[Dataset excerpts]
- - -
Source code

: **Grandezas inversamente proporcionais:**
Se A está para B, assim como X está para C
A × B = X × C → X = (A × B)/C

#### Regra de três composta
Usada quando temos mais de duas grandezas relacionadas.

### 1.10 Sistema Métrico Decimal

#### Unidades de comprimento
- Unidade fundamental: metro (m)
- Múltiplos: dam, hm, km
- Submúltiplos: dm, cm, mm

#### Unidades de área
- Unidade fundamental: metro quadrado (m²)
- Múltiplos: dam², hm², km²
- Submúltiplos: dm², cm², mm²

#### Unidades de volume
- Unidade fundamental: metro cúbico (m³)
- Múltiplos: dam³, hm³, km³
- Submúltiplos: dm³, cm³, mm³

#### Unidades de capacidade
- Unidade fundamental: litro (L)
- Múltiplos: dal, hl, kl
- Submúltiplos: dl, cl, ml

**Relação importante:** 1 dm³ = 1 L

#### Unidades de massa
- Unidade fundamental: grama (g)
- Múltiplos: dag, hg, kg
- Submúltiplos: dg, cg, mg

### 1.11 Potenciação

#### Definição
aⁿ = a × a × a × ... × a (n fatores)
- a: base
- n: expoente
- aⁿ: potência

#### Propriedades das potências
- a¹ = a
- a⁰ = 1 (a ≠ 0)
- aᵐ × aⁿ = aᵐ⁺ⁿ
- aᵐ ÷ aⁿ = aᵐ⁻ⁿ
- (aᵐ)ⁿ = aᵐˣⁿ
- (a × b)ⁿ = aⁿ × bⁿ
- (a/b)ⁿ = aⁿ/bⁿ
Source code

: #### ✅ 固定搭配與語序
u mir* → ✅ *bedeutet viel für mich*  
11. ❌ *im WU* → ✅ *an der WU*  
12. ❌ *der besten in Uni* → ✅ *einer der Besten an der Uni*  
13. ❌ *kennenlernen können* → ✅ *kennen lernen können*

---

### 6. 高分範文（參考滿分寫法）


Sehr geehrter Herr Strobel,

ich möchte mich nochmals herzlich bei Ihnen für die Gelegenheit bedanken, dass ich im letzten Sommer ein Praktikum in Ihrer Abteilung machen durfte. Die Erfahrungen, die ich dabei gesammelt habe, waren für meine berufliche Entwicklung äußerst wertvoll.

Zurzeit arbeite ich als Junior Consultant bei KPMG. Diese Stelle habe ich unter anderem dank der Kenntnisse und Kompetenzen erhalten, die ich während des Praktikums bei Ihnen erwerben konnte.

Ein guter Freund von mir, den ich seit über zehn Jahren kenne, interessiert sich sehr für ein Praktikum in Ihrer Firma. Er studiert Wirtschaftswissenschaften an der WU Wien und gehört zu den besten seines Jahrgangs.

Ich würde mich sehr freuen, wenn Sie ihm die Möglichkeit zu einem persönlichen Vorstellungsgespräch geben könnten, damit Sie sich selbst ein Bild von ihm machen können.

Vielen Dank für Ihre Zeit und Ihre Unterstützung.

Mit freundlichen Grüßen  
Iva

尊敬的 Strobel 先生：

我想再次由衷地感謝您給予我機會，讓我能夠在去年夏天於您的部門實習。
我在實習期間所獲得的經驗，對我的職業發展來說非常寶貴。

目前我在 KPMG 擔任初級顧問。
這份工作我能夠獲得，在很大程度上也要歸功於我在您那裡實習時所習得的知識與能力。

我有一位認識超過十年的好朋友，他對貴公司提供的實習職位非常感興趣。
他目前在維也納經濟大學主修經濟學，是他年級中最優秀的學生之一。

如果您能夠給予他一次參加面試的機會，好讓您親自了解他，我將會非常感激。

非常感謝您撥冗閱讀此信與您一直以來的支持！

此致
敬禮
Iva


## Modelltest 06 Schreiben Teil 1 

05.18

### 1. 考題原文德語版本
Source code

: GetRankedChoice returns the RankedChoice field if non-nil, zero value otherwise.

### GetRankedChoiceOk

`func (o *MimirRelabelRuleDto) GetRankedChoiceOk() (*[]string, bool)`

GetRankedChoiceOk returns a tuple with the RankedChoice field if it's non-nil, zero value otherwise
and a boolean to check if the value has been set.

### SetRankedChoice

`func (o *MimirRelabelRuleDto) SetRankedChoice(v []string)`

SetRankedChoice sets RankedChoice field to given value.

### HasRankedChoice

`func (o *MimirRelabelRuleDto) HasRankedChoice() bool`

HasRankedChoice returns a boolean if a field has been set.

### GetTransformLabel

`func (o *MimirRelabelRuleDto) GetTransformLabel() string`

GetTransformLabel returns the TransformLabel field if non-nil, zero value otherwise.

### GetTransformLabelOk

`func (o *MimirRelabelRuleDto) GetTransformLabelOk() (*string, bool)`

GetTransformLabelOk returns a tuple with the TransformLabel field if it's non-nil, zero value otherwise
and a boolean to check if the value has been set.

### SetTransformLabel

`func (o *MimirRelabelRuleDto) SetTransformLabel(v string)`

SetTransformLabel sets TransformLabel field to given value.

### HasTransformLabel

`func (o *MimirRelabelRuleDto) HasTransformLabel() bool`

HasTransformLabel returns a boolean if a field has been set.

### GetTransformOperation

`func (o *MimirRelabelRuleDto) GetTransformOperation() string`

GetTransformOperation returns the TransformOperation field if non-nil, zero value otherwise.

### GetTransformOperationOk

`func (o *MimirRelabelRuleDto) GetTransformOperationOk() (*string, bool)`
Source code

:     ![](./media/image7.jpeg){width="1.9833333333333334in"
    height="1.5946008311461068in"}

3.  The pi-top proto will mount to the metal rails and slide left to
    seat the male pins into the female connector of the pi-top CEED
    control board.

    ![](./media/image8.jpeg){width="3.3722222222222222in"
- - -
▶ [Goal of the exercise]: All that belongs in the answer is an exact copy of the lines from the start of the records above through the line with "- Múltiplos: dam, hm, km".

▶ [The answer]:
Source code

: **Grandezas inversamente proporcionais:**
Se A está para B, assim como X está para C
A × B = X × C → X = (A × B)/C

#### Regra de três composta
Usada quando temos mais de duas grandezas relacionadas.

### 1.10 Sistema Métrico Decimal

#### Unidades de comprimento
- Unidade fundamental: metro (m)
- Múltiplos: dam, hm, km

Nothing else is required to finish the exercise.